Tough turkey arrested and relocated after attacking wildlife officer
This time last year, Nathan Cass met a tough turkey that thought it could bully the neighborhood without interference from Johnny Law.
But like every other troublemaker in the state, the bird-turned-attacker was detained and put behind bars.
The Ohio Department of Natural Resources wildlife officer said Ohioans might start to see similar outlaws in their own lawns as the days get longer and warmer.
"It's a behavior that's caused by people putting out bird seed and whatnot," Cass said. "Those birds are just habituated to being around people."
'He took off running right toward my truck'
The Crawford County wildlife officer encountered the March madness last year near Fremont after helping patrol the walleye run in the Sandusky and Maumee rivers.
Cass recalled that there had been "complaints of some aggressive turkeys running around... chasing vehicles and going after kids as they were waiting for the school bus," so he kept an eye out for the bandit birds as he drove through Sandusky County.
Outside of Fremont, he noticed a male turkey with a flock of hens.
"He was in full strut," Cass said. "They were over by a bird feeder in someone's front yard."
The wildlife officer stopped to see how the birds would react, and it only took a few seconds for him to get an answer.
"He took off running right toward my truck," Cass said. "Next thing I know, he's starting to peck at it."
Tough turkey relocated 10 miles out of town
The officer wanted to protect his truck, but he also knew he could be scratched during the encounter.
"He starts jumping and flapping his wings, kind of trying to spur me with his spurs on his legs," Cass said. "It kind of took me for a surprise."
As the bird continued his attack, the officer realized the fowl behavior warranted an arrest.
"I go to the the back of my truck and got one of my fishing nets out," Cass said. "I was able to get that over the turkey, which kind of trapped it down on the ground, and then I was able to get my animal carrier crate out and was able to load him up in that."
Once the turkey was caged and in the truck, he drove it about 10 miles outside of Fremont to a woods.
"When I opened the crate, obviously I didn't know if he was still going to be mad at me or what he was going to do," Cass said. "But I opened the crate and he wanted nothing to do with me at that point.
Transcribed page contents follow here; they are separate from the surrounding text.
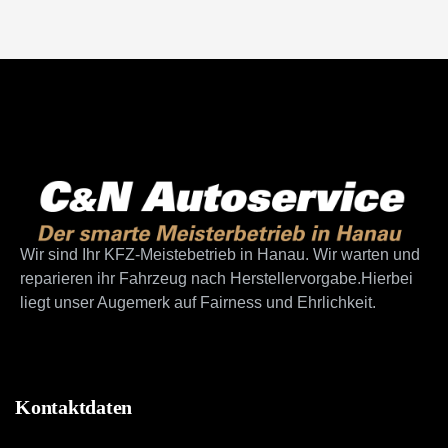
Wir sind Ihr KFZ-Meistebetrieb in Hanau. Wir warten und
reparieren ihr Fahrzeug nach Herstellervorgabe.Hierbei
liegt unser Augemerk auf Fairness und Ehrlichkeit.
Kontaktdaten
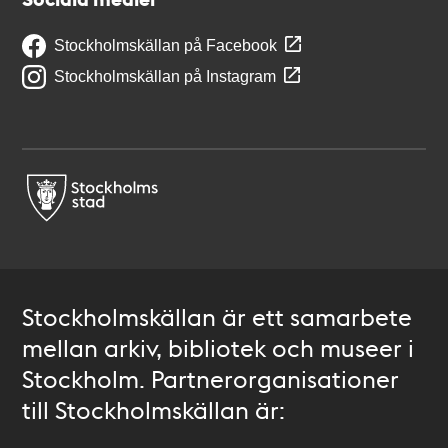
Stockholmskällan på Facebook
Stockholmskällan på Instagram
Stockholmskällan är ett samarbete
mellan arkiv, bibliotek och museer i
Stockholm. Partnerorganisationer
till Stockholmskällan är:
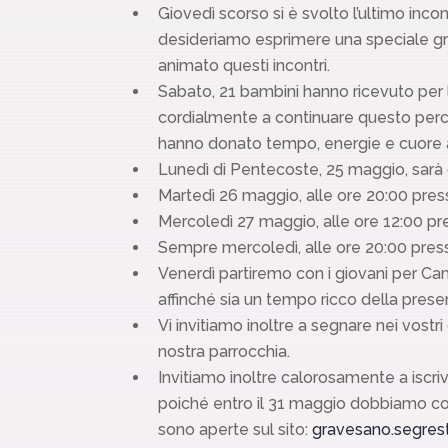
Giovedì scorso si è svolto l’ultimo inc
desideriamo esprimere una speciale grat
animato questi incontri.
Sabato, 21 bambini hanno ricevuto per 
cordialmente a continuare questo perco
hanno donato tempo, energie e cuore aff
Lunedì di Pentecoste, 25 maggio, sarà 
Martedì 26 maggio, alle ore 20:00 presso
Mercoledì 27 maggio, alle ore 12:00 pres
Sempre mercoledì, alle ore 20:00 press
Venerdì partiremo con i giovani per C
affinché sia un tempo ricco della presen
Vi invitiamo inoltre a segnare nei vost
nostra parrocchia.
Invitiamo inoltre calorosamente a iscrive
poiché entro il 31 maggio dobbiamo conf
sono aperte sul sito:
gravesano.segres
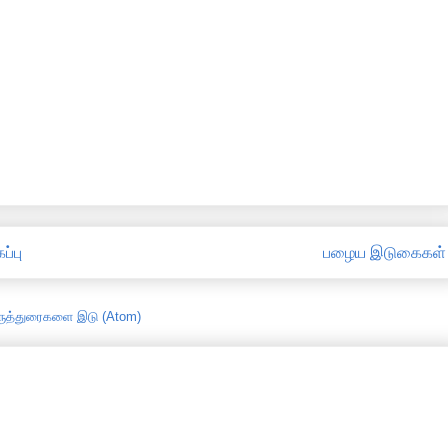
ப்பு
பழைய இடுகைகள்
ருத்துரைகளை இடு (Atom)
He took off flying."
'Geese kind of do the same thing'
The bird's aggressive behavior is not normal for a wild turkey, but it's also not unheard of, either.
"I guess fairly common in urban areas where people have bird feeders out," Cass said. "Like any wild animal, they can get habituated to people and kind of lose the fear of people, and then that's when you kind of have these human-wildlife interactions that don't always go so well."
Every spring, there will be at least one report from somewhere in the Buckeye State where an animal has attacked a house or a vehicle.
"Geese kind of do the same thing when they have nests," Cass said. "They kind of get aggressive and kind of flap their wings and fly up at you."
Most of the time, though, it's all for show.
"Typically, they're not going to hurt you," Cass said.
'Stop putting bird feed out'
If someone does find themselves scuffling with a wild turkey, their best course of action will be to avoid being scratched by the spurs on the bird's feet.
"Most of the time when people do get injured by these larger birds like that, it's because they trip and fall as they're trying to run away," Cass said.
The wildlife officer suggests the humans back away if they are attacked by a turkey.
"Try not to panic and just kind of give the the turkey some distance," Cass said.
If anyone is hurt, or the turkeys are habitually aggressive, residents can call an ODNR officer at 1-800-WILDLIFE.
Usually, the birds are only in the area for an easy meal.
"Stop putting bird feed out for a little bit and let that turkey kind of go on its way," Cass said. "If you're continuously putting that food source out there, they will come back."